JWT claim-based LLM routing
Similarly to header routing, you can use data in claims to route to the proper LLM. For instance, when you issue a JWT token, you could add a claim that specifies what LLM to use based on role, business policies, etc.
As opposed to header-based routing, this method is transparent to the user, who does not have any control over the model used, because it is enforced by a policy in the Identity Provider.
It would work with the same configuration you use in the header-based routing, only that you use the JWT instead:
{
"url_pattern": "/_llm/{jwt.preferred_ai_model}"
}
Another more sophisticated way of JWT routing, would be using a policy. As the policies do not have direct access to JWT data, you need to propagate the desired claims as headers and then apply the policy.

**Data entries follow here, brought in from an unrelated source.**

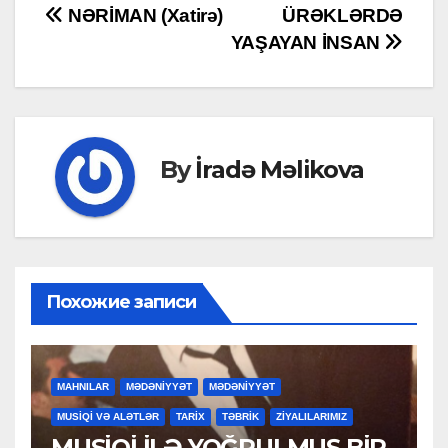
Post
NƏRİMAN (Xatirə)
ÜRƏKLƏRDƏ
YAŞAYAN İNSAN
navigation
By
İradə Məlikova
Похожие записи
MAHNILAR
MƏDƏNİYYƏT
MƏDƏNİYYƏT
MUSİQİ VƏ ALƏTLƏR
TARİX
TƏBRİK
ZİYALILARIMIZ
MUSİQİ İLƏ YOĞRULMUŞ BİR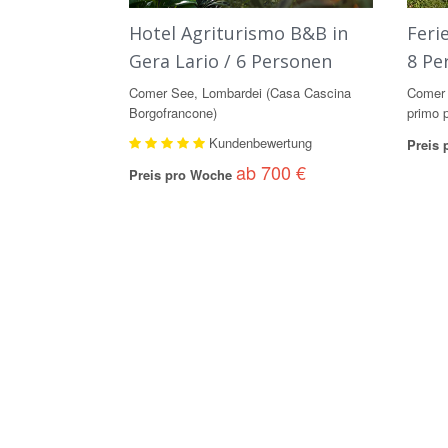
Hotel Agriturismo B&B in
Feri
Gera Lario / 6 Personen
8 Pe
Comer See, Lombardei (Casa Cascina
Comer 
Borgofrancone)
primo 
Kundenbewertung
Preis
ab 700 €
Preis pro Woche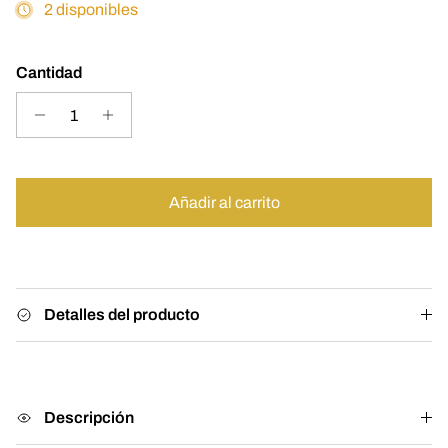
2 disponibles
Cantidad
Añadir al carrito
Detalles del producto
Descripción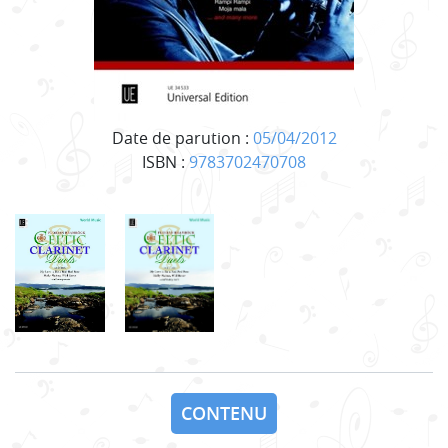
Date de parution :
05/04/2012
ISBN :
9783702470708
CONTENU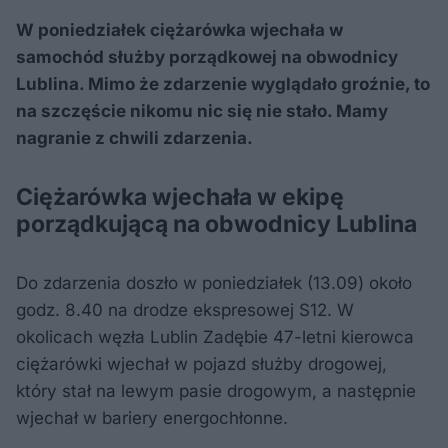
W poniedziałek ciężarówka wjechała w
samochód służby porządkowej na obwodnicy
Lublina. Mimo że zdarzenie wyglądało groźnie, to
na szczęście nikomu nic się nie stało. Mamy
nagranie z chwili zdarzenia.
Ciężarówka wjechała w ekipę
porządkującą na obwodnicy Lublina
Do zdarzenia doszło w poniedziałek (13.09) około
godz. 8.40 na drodze ekspresowej S12. W
okolicach węzła Lublin Zadębie 47-letni kierowca
ciężarówki wjechał w pojazd służby drogowej,
który stał na lewym pasie drogowym, a następnie
wjechał w bariery energochłonne.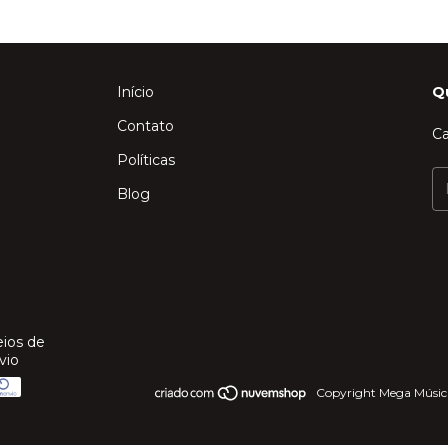
Início
Q
Contato
Ca
Políticas
Blog
ios de
vio
Copyright Mega Música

For instance, notice the propagate_claims
that is later used on the backend/conditional
’s policy:
{
"endpoint": "/jwt-routing-policy",
"method": "POST",
"extra_config": {
"auth/validator": {
"alg": "RS256",
"jwk_url": "https://some-domain.example.com/.well-known/jwks.json",
"cache": true,
"@comment": "Take the claim ai_model from the JWT and send it as header.",
"propagate_claims": [
[ "ai_model", "X-Ai-Model" ],
[ "ai_enable", "X-Ai-Enable" ]
]
}
},
"input_headers": [
"X-Ai-Model"
],
"backend": [
{
"method": "POST",
"host": ["https://api.openai.com"],
"url_pattern": "/v1/responses",
"extra_config": {
"backend/conditional": {
"strategy": "policy",
"value": "req_header('X-Ai-Model') == 'openai' && req_header('X-Ai-Enable') == 'yes'"
},
"ai/llm": {
"openai": {
"credentials": "xxxx",
"version": "v1",
"debug": false,
"variables": {
"model": "gpt-5-nano"
}
}
}
}
},
{
"url_pattern": "/condition-B-non-AI",
"host": ["http://localhost:8080"],
"method": "POST",
"extra_config": {
"backend/conditional": {
"strategy": "fallback"
}
}
}
]
}
Path-based LLM routing
This type of routing is delegated to the end-user, and is the simplest way of routing because you directly declare the endpoints you want to use, e.g.:
/llm/openai
/llm/mistral
Then the user calls one endpoint or the other, and the API offers one endpoint per provider.